I understand what you are talking about with what your kids face. Mine face similar problems. I am constantly amazed at their resilience. Children have a way of getting through most anything. It brings me to tears some days, too.
So sorry for your loss. My school is similar. We had a day a couple weeks back where we had a two-hour delay because of weather. So school was starting at 10 instead of 8. Some of the kids coming in at 10 still wanted to be served breakfast, which of course we didn't have because the cafeteria staff were rushing around trying to get lunch ready on such short notice. It's so hard to see hungry kids coming in in the morning. This just sucks.
Hugs to you.
I'm so sorry for your student and your class. I'm sorry for your grief. It is an incredible loss and you are good to acknowledge it. How did I miss this today? Then again, I shouldn't be surprised. I can imagine this situation, like many others, was quietly and quickly acted upon, before others even knew about it. It's our way.
I so empathize with you jenny. I teach in what sounds like a very similar school. Our kids just deserve so much better!!! They amaze me at all they do despite the challenges they are up against. Wow...what is our world coming to i often ask myself.
And Jim...I'm afraid that tomorrow we'll have a late start due to weather and I'm thankful I have some back up breakfast to offer, because many of my students don't eat unless we feed them. It's just so sad.
How awful. I'm so sorry. You've said it well, though. Sometimes, it gets to be too much - I understand completely. How lucky for your kids, though that they have a caring and warm teacher who is by their side almost every day. Hang in there, Jenny.
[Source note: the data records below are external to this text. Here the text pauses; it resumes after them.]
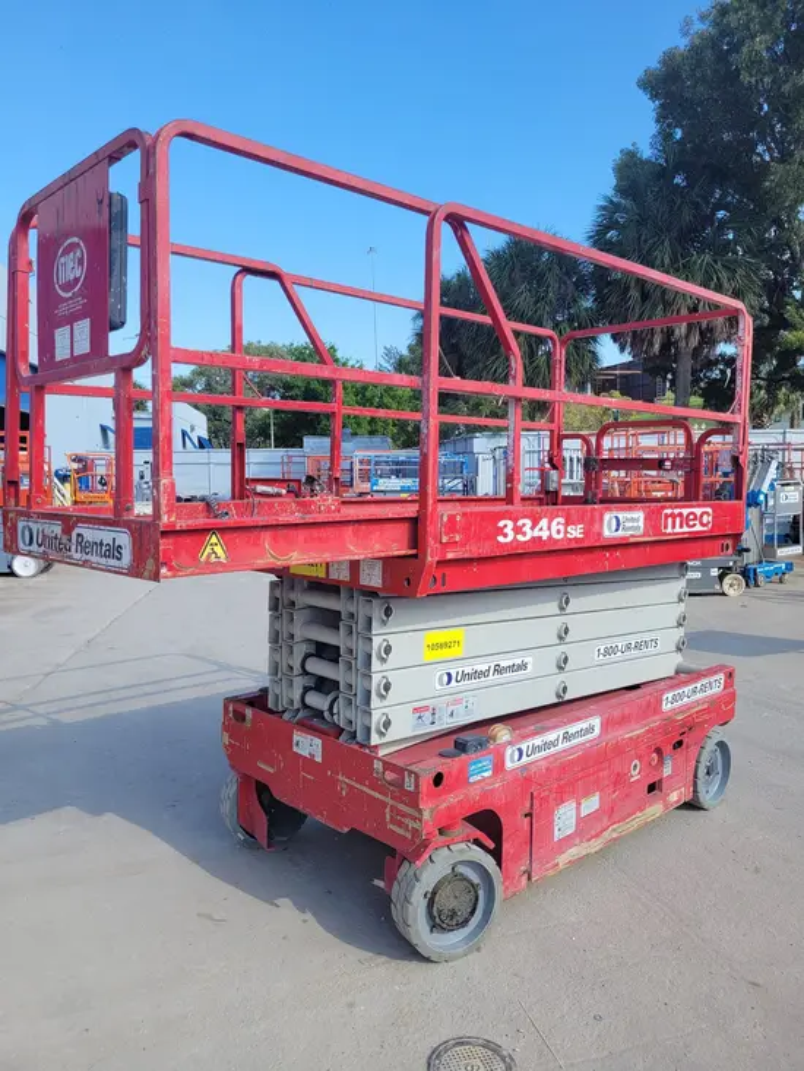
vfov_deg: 67.3
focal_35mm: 26
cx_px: 402
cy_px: 536
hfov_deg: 53.1
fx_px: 805
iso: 40
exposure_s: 1/1186
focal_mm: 5.4
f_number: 1.8
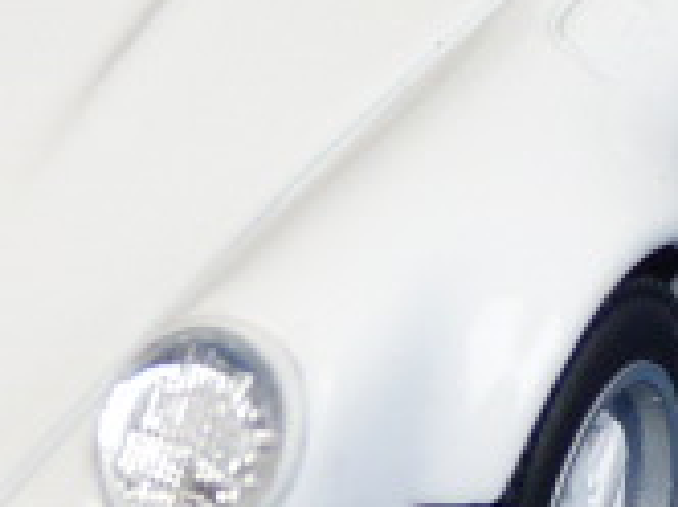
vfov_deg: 2.2
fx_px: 13143
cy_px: -78
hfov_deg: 3.0
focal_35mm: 672
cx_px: 196
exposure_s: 1/40
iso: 100
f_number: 3.6
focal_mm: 17.4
I so agree! Children deserve to be children.
What a horrible loss that family is facing. I'm sure the efforts your school staff has taken to help them out will be deeply appreciated!
I'm so sorry for the loss in your school family. My thoughts are with you and your kiddos. You brought up other spot-on points about what our children face. I teach low-income pre-schoolers in a VPI program, and ask myself similar questions all the time.